Petruk menyindir Bagong, “Kamu kira cuma kamu Gong yang nglakoni puasa? Orang-orang lain juga menjalani itu dengan cara dan tirakatnya sendiri-sendiri. Waktu itu Rahwana lantas pergi ke Gunung Kailoso. Ia melakukan puasa Pradaksina. Artinya gunung yang gedenya sak hoha itu ia kitari tujuh kali. Tujuh kali, Gong!!!”

Itulah, sambung Gareng memperjelas Petruk, tirakat yang dilakoni Dasamuka. Bahkan dengan itu pun Sang Hyang Rudra tak kunjung menampakkan diri dari pucuk Gunung Kailoso. Lantas Rahwana melakukan puasa Ngebleng seperti biasa dimulai dari Selasa Kliwon. Berhari-hari ia tak kena sinar termasuk cahaya dari api di malam hari.

“Terus muncullah si Rudra?” tukas Bagong.

“Belum,” Petruk dan Gareng kompak menjawab. “Rahwana melanjutkannya dengan puasa Nglowong, thenguk-thenguk di atas kain mori putih di lubang kuburan yang digalinya sendiri…Tetap juga Sang Hyang Rudra tak kunjung mak pecungul.”

“Waduh kuat banget dan macem-macem puasanya si Rahwana ya Kang Petruk?”

“Ho’o, Gong. Makanya kamu ndak usah sombong lantaran sudah berpuasa. Puasa sudah dilakukan orang dari dulu dan dengan berbagai cara…Nah akhirnya di ujung puasa Nglowongnya Dasamuka memenggal-menggal kepalanya yang jumlahnya dasa alias sepuluh itu…Ketika kepalanya tinggal satu…muncullah Sang Hyang Rudra dari singgasananya di Widyanata. Beliau anugerahkan panah Rudrasara seperti milik Arjuna Sasrabahu, yang kalau dihargai lebih mahal dari Rp 72 trilyun, angka minimal untuk bikin pabrik iPad di Indonesia!”

***

Tapi Bagong merasa lebih baik ketimbang Rahwana. Puasanya tidak diniatkan untuk memperoleh kekuasaan.

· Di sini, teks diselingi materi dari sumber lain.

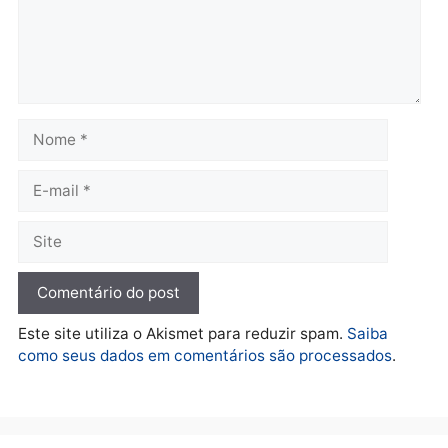
Polícia
Operação Contemplados
cumpre mandados e
prende investigado por
fraude na falsa oferta de
financiamentos
quarta-feira, 05/08/2026 às 12:22
Deixe um comentário
Comentário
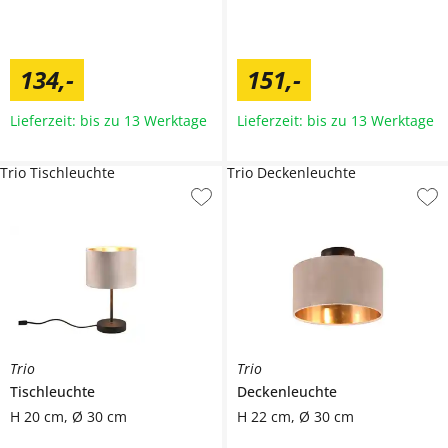
134
,
-
151
,
-
Lieferzeit: bis zu 13 Werktage
Lieferzeit: bis zu 13 Werktage
Trio Tischleuchte
Trio Deckenleuchte
Trio
Trio
Tischleuchte
Deckenleuchte
H 20 cm, Ø 30 cm
H 22 cm, Ø 30 cm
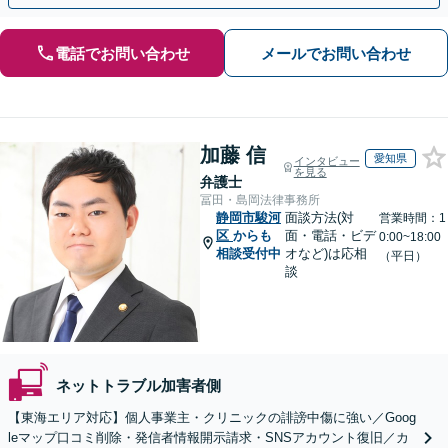
電話でお問い合わせ
メールでお問い合わせ
加藤 信
愛知県
インタビュー
を見る
弁護士
冨田・島岡法律事務所
静岡市駿河
面談方法(対
営業時間：1
区
からも
面・電話・ビデ
0:00~18:00
相談受付中
オなど)は応相
（平日）
談
ネットトラブル加害者側
【東海エリア対応】個人事業主・クリニックの誹謗中傷に強い／Goog
leマップ口コミ削除・発信者情報開示請求・SNSアカウント復旧／カ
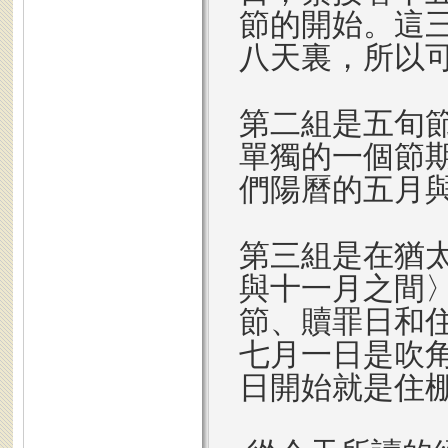
節的開始。這
八天裏，所以
第二組是五旬
單獨的一個節
們陽曆的五月
第三組是在猶
與十一月之間
節、贖罪日和
七月一日是吹
日開始就是住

Petruk dan Gareng setuju. Namun keduanya menyarankan Bagong agar tidak hitam-putih menilai manusia. “Sejahat-jahatnya Rahwana, beliau itu pemegang janji yang teguh,” kata mereka.

Betul sekali. Ketika dibebaskan oleh Prabu Arjuna Sasrahabu dan Resi Pulastya, Rahwana berinisiatif berjanji sendiri tak akan membuat onar dunia selama Arjuna Sasrabahu masih hidup. Panah Rudrasara-nya jauh lebih sakti ketimbang milik Arjuna Sasrabahu. Tapi lihatlah Rahwana tak gampang ingkar janji, tak sebagaimana para pemimpin terhadap janji-janji kampanenya.

Kok akhirnya Rahwana menyerbu Indraloka setelah ia bikin lumpuh kerajaan-kerajaan di bawah Indraloka seperti Kimpurusawarsa, Ayodya dan Badrawaswawarsa?

Rahwana tepat janji. Ingat! Penyerbuan itu dilakukannya setelah Arjuna Sasrabahu tewas di tangan Rama Bargawa.

“Bisakah puasamu itu juga puasa untuk menahan diri dari nafsu mengingkari janji, Gong?” tanya Petruk.